Right now, it’s a question without an answer…though that run would certainly be a welcome surprise as it would mean that the Indians would be winning games every conceivable way, instead of losing them.

5 comments:

profdlp said...

"...at what point does “relax, it’s early” start morphing into “it’s getting late”?..."I was trying to remember at what point I gave up on last season. With a little help from going through the standings I was able to narrow it down.

May 29, 2008: Tribe in 3rd in the AL Central; Record 24-29; 5.5 Games Back

June 14, 2008: Tribe in 3rd in the AL Central; Record 32-37; 6.0 Games Back

June 29, 2008: Tribe in 4th in the AL Central; Record 37-45; 9.0 Games Back

July 14, 2008: Tribe in 5th in the AL Central; Record 41-53; 12.5 Games Back

For myself, I started seeing the writing on the wall by the end of June and had pretty much thrown in the towel two weeks later. With the Tribe dead last in the Central by the middle of July and with three teams above them at .500 or better, it looked pretty bleak.

After just short of a month's worth of baseball so far this year, the AL Central looks like it could possibly be won by a team with 85 wins. Not to say that someone might get hot and do better, but right now it looks like a division with five .500 teams, give or take a little.

My current feeling is that, barring an extended run by one of the other teams in the division, if the Tribe can hang near .500 over the next two months they will probably still have a realistic chance. This is especially true given their recent history (in good years or bad) of finishing strong.

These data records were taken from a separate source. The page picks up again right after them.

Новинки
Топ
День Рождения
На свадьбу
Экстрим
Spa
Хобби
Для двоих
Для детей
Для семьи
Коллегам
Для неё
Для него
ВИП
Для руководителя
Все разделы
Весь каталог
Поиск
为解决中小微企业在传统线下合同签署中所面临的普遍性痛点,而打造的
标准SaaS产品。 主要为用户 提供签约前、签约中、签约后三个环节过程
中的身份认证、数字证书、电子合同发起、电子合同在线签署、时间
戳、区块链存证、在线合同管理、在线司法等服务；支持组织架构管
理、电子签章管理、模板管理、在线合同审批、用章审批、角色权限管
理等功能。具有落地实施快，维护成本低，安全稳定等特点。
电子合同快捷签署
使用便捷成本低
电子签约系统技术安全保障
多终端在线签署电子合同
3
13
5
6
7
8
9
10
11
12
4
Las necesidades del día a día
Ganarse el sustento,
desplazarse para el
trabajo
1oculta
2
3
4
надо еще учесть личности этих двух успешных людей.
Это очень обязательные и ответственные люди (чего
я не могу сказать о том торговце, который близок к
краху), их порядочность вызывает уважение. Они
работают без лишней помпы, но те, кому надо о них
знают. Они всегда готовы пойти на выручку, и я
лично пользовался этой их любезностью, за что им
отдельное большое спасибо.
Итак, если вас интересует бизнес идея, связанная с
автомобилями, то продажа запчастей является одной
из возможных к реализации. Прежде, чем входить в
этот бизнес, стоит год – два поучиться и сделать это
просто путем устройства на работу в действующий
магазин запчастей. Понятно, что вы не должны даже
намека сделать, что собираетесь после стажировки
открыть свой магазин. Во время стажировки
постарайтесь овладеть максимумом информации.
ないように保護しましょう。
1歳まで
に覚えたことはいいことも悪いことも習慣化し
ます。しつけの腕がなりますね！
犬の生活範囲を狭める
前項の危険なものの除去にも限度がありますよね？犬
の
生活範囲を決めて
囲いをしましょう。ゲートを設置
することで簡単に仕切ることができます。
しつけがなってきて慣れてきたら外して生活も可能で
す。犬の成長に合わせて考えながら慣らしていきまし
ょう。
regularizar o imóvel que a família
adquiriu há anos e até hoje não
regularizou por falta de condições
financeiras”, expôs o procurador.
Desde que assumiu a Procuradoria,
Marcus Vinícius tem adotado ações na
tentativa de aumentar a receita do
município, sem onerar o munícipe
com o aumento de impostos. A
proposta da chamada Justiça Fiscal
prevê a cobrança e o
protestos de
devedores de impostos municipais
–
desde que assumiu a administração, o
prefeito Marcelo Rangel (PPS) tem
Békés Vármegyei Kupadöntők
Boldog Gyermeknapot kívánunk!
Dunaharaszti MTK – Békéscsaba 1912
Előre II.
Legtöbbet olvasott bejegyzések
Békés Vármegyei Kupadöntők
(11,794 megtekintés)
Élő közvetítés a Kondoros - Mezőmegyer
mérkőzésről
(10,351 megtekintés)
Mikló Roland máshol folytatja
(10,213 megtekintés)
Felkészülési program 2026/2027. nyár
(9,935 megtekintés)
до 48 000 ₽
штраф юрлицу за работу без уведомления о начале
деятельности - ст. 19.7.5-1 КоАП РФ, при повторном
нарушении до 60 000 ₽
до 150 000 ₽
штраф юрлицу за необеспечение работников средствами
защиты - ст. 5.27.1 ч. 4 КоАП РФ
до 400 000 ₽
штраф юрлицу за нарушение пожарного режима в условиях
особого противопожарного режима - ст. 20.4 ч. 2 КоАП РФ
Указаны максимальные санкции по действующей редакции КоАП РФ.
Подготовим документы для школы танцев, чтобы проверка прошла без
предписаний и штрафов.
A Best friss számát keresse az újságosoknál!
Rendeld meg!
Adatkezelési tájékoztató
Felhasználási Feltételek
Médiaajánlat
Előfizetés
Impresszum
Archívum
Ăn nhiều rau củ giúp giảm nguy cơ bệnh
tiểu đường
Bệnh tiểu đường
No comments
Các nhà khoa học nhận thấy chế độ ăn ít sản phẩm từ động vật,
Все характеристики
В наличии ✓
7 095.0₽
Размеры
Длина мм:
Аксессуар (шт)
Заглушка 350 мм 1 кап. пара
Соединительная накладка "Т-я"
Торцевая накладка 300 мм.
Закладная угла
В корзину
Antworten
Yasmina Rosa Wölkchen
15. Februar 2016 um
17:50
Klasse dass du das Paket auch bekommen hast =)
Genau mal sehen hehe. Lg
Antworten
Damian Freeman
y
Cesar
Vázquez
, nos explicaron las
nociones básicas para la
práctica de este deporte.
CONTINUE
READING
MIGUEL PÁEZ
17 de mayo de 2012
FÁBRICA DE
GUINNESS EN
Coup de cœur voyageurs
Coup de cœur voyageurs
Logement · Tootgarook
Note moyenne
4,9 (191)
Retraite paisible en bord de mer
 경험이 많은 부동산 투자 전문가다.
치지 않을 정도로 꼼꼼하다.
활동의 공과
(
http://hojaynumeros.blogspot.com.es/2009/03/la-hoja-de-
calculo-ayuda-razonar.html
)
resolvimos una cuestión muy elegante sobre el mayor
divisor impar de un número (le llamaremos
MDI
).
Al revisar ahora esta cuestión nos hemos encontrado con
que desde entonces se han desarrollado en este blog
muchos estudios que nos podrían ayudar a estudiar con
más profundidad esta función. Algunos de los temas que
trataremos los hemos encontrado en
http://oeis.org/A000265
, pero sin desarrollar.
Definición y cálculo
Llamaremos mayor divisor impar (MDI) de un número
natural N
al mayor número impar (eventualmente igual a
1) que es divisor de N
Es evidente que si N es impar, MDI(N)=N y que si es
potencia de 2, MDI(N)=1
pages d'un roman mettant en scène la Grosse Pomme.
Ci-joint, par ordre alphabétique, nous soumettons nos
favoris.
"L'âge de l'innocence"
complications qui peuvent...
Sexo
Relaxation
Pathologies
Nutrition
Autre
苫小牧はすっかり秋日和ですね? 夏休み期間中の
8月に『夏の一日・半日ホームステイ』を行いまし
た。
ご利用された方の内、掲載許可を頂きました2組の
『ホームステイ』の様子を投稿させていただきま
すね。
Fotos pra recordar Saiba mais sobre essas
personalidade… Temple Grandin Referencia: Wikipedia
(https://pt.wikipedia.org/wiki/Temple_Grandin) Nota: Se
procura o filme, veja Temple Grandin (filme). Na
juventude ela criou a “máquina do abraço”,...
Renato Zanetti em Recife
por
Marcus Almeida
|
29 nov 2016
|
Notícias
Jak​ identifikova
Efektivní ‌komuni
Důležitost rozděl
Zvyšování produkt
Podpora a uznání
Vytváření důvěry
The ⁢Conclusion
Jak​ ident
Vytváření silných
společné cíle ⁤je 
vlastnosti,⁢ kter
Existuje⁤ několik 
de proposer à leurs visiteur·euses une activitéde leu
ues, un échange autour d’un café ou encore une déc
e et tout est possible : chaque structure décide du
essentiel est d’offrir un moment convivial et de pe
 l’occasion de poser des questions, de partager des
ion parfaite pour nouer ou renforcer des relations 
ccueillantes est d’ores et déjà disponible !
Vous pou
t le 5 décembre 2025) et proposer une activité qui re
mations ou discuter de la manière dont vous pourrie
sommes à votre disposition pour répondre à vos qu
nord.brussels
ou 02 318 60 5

As a final word or encouragement, most teams that make the postseason have several things go "right" that could just as easily have gone wrong. So far we have seen signs of life from Hafner (which I don't think anyone saw as a "sure thing"), and we still have the possibility of an effective Jake Westbrook returning at some point. Unless the team goes on a 3-12 skid while someone else in the division gets red hot, it's way too early to panic over a team that, despite their current woes, is still only 3.5 games out of first. One great week and we could be sitting at the top of (an admittedly mediocre) pack.

--Steve

jared said...

the starts and stops by this team are killing me right now. the late inning loss was tough for sure, but then seeing them comeback twice last night was a sight for sore eyes. I worry that we don't have the arms for the long run. Too many soft tossers in the rotation, we need someone who can bring the hammer down once every 5 days. Still love these guys though, right now they're giving me heartburn on a near nightly basis.

-jared

Nick said...

LeBron could bring the hammer down! He played a lower amount of minutes this year to be fresh for June, just in the wrong sport.

Worse than the team's struggles are the struggles of the front office to promote LaPorta over Dellucci. Dellucci does not help this team more than LaPorta could. Or, perhaps we could promote another pitcher. A team only needs 9 position players.

jared said...

i reckon they won't call LaPorta up until early June because they want to keep that extra year of service time off the books in order to keep him away from free agency.

Avory said...

Which is the way it should be. He's not worth $10 million for six weeks of play right now, that's for sure.